▶ _TO DO_:
A: According to the dask indexing question, what range do the column names span when the dataframe is loaded with dd.read_csv and the header set to None?
B: Render this sentence from the dask indexing question in German: "I am about to select the last column with column name as 131094, and i get the error."
C: Carry on the forum question about selecting a dask column with loc from the point where it stops.

5

Anyone can tell me how i should select one column with 'loc' in a dataframe using dask?

As a side note, when i am loading the dataframe using dd.read_csv with header equals to "None", the column name is starting from zero to 131094. I am about to select the last column with column name as 131094, and i get the error.

code:

> import dask.dataframe as dd
> df = dd.read_csv('filename.csv', header=None)
> y = df.loc['131094']

error:

File "/usr/local/dask-2018-08-22/lib/python2.7/site-packages/dask-0.5.0-py2.7.egg/dask/dataframe/core.py", line 180, in _loc "Can not use loc on DataFrame without known divisions") ValueError: Can not use loc on DataFrame without known divisions

Based on this guideline http://dask.pydata.org/en/latest/dataframe-indexing.html#positional-indexing, my code should work right but don't know what causes the problem.

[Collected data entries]
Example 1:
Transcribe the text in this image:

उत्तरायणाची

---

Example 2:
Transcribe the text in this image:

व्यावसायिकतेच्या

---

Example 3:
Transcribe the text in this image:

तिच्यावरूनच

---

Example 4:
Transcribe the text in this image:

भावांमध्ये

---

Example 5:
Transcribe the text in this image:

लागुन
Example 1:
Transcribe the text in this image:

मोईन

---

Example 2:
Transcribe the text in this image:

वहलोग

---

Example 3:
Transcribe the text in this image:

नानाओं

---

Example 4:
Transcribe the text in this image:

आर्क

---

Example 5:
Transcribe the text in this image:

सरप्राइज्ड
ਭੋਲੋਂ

...

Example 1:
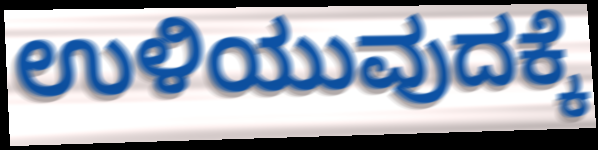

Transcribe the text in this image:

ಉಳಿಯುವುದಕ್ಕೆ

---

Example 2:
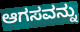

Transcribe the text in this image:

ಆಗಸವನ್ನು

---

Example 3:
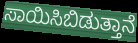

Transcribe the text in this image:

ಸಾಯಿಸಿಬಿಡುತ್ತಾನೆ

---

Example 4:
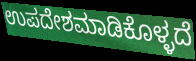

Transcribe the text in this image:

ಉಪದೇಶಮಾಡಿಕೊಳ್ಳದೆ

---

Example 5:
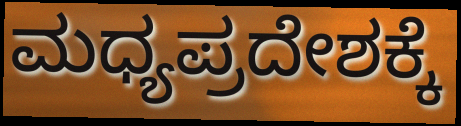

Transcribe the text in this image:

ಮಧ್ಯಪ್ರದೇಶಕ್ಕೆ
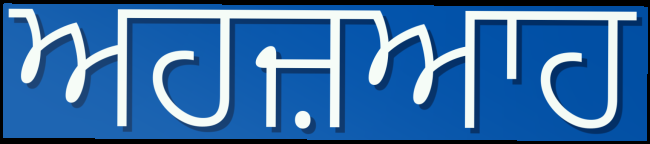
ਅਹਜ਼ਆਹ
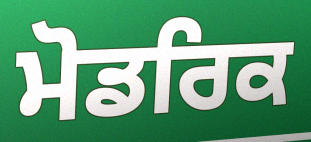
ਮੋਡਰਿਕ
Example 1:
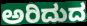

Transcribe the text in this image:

▶ _OUTPUTS BY TASK_:
A: They run from zero to 131094.

B: Ich möchte die letzte Spalte mit dem Spaltennamen 131094 auswählen und erhalte dabei den Fehler.

C:
user8034918
  • 441
  • 1
  • 9
  • 20

2 Answers2

1

If you have a named column, then use: df.loc[:,'col_name'] But if you have a positional column, like in your example where you want the last column, then use the answer by @user1717828.

0

I tried this on a dummy csv and it worked. I can't help you for sure without seeing the file giving you problems. That said, you might be picking rows, not columns.

Instead, try this.

import dask.dataframe as dd
df = dd.read_csv('filename.csv', header=None)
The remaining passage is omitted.